• Sequences in Go part 1 - introduction to iterators [Go]
  • Sequences in Go part 2 - introduction to gopowerseq [Go]
  • Sequences in Go part 3 - solving tasks using gopowerseq [Go]

    • Advent Of Code “count increases”

    Advent of code website provides many sample programming tasks. Implementing them is a great way of learning a new programming language. Let’s take the first one from 2021. For the input list of numbers, count how many numbers are greater than the preview ones. For the sample data provided with the task description, there are 7 such numbers.

    199 (N/A - no previous measurement)
200 (increased)
208 (increased)
210 (increased)
200 (decreased)
207 (increased)
240 (increased)
269 (increased)
260 (decreased)
263 (increased)`

    import (
  "iter"
  "strconv"
  "strings"

  "github.com/marcinnajder/gopowerseq/seq"
  "github.com/marcinnajder/gopowerseq/seqs"
)

func loadData(input string) []int {
  lines := strings.Split(input, "\n")
  numbers := make([]int, len(lines))
  for i, line := range lines {
    if number, err := strconv.Atoi(line); err != nil {
      panic(err)
    } else {
      numbers[i] = number
    }
  }
  return numbers
}

func countIncreases(numbers iter.Seq[int]) int {
  return seq.Pipe3(
    numbers,
    seq.Pairwise[int](),
    seq.ToTuples[int, int](),
    seq.CountFunc(func(p seq.Tuple[int, int]) bool { return p.Item2 > p.Item1 }),
  )
}

func Puzzle1(input string) int {
  data := loadData(input)
  numbers := seq.Of(data...)
  return countIncreases(numbers)
}

    The implementation using gopowerseq operators is quite simple. Pairwise function creates a sequence of pairs, then CountFunc function counts items matching specified condition.
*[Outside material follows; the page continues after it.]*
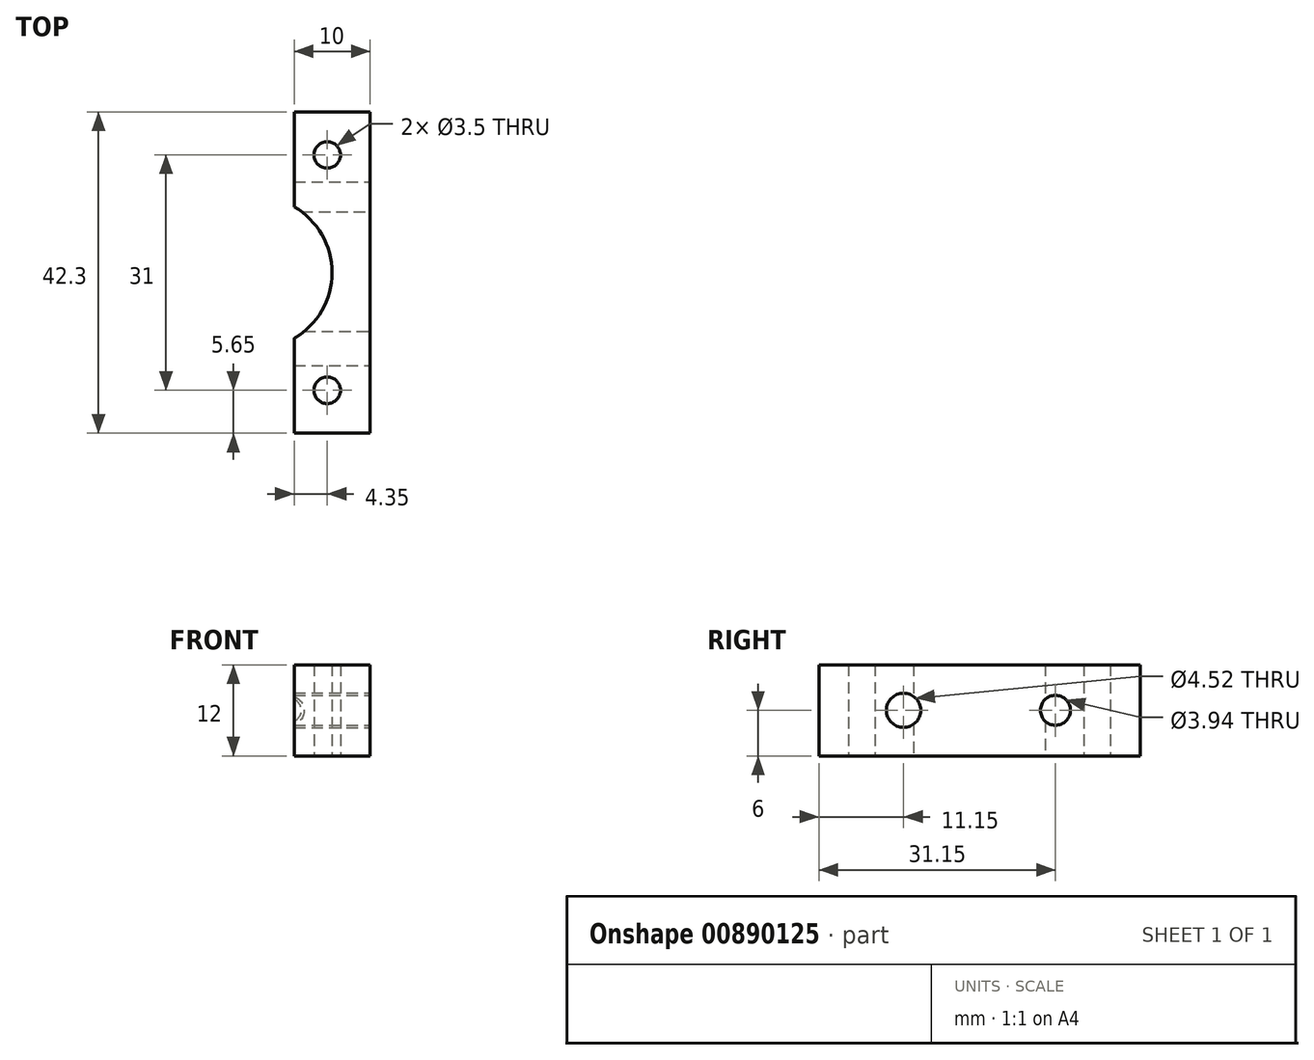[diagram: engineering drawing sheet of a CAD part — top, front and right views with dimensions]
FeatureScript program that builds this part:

In the second part of the task, numbers are grouped in “sliding windows” with the size of 3, then all items inside the window are summed up. In the end, those sums are counted the same way as in the first part, whether B+B+B is greater than A+A+A, … This time the correct answer is 5.

    199  A
200  A B
208  A B C
210    B C D
200  E   C D
207  E F   D
240  E F G
269    F G H
260      G H
263        H

    Once again, the gopowerseq library contains all the necessary operators.

    func Puzzle2(input string) int {
  data := loadData(input)
  numbers := seq.Pipe2(
    seq.Of(data...),
    seq.Windowed[int](3),
    seq.Map(seqs.Sum[int]))
  return countIncreases(numbers)
}

    Traversing the tree structure

    Let’s say we have a tree structure stored in the database. It’s not excessively large, so we can load the entire structure into memory at once. Files and folders serve as a suitable representation for such a structure.

    type Element struct {
  name  string
  kind  string
  items []Element
}

var root = Element{
  name: "C",
  kind: "disc",
  items: []Element{
    {name: "A", kind: "folder", items: []Element{Element{"file1", "file", nil}, {"file2", "file", nil}}},
    {name: "file666", kind: "file"},
  },
}

    Now let’s say we have to implement two different REST endpoints:

    • The first one finds the first element from the tree of the specified kind like folder or file
    • The second one returns all unique kind values

    It would be useful to have a general method for traversing the tree structure. We could use it during the implementation of both endpoints.

    func traverse(elements []Element) iter.Seq[Element] {
  return seqs.FlatMap(elements, func(e Element) iter.Seq[Element] {
    if e.items == nil {
      return seq.Of(e)
    }
    return seq.Concat(seq.Of(e), traverse(e.items))
  })
}

    The traverse function converts the tree structure into a flat sequence of elements by using the FlatMap and Concat operators, along with recursive calls. This function is lazy, it serves as a blueprint for the process of traversing the tree. In general, there is no need to traverse the entire structure. In the first endpoint, our goal is to find the first element of a specified kind.

    func findElementOfKind(rootElement Element, kind string) *Element {
  allElements := traverse([]Element{rootElement})
  el, index := seq.Find(func(e Element) bool { return e.kind == kind })(allElements)
  if index >= 0 {
    return &el
  } else {
    return nil
  }
}

    In the second endpoint, we must process the entire structure because our goal is to identify all the unique kinds of elements.

    func getUniqueElementTypes(rootElement Element) []string {
  return seq.Pipe2(
    traverse([]Element{rootElement}),
    seq.DistinctFunc(func(e Element) string { return e.kind }),
    seq.ToSlice[string](),
  )
}

    The sequence allows to split the solution into two separated phases. The first one encapsulates the logic of iteration over tree data structure. Because the sequence is lazy, the real work can be postponed and moved to separate functions. In the second phase, we process all items at once (getUniqueElementTypes) or a minimal number of items until the specified element is found (findElementOfKind).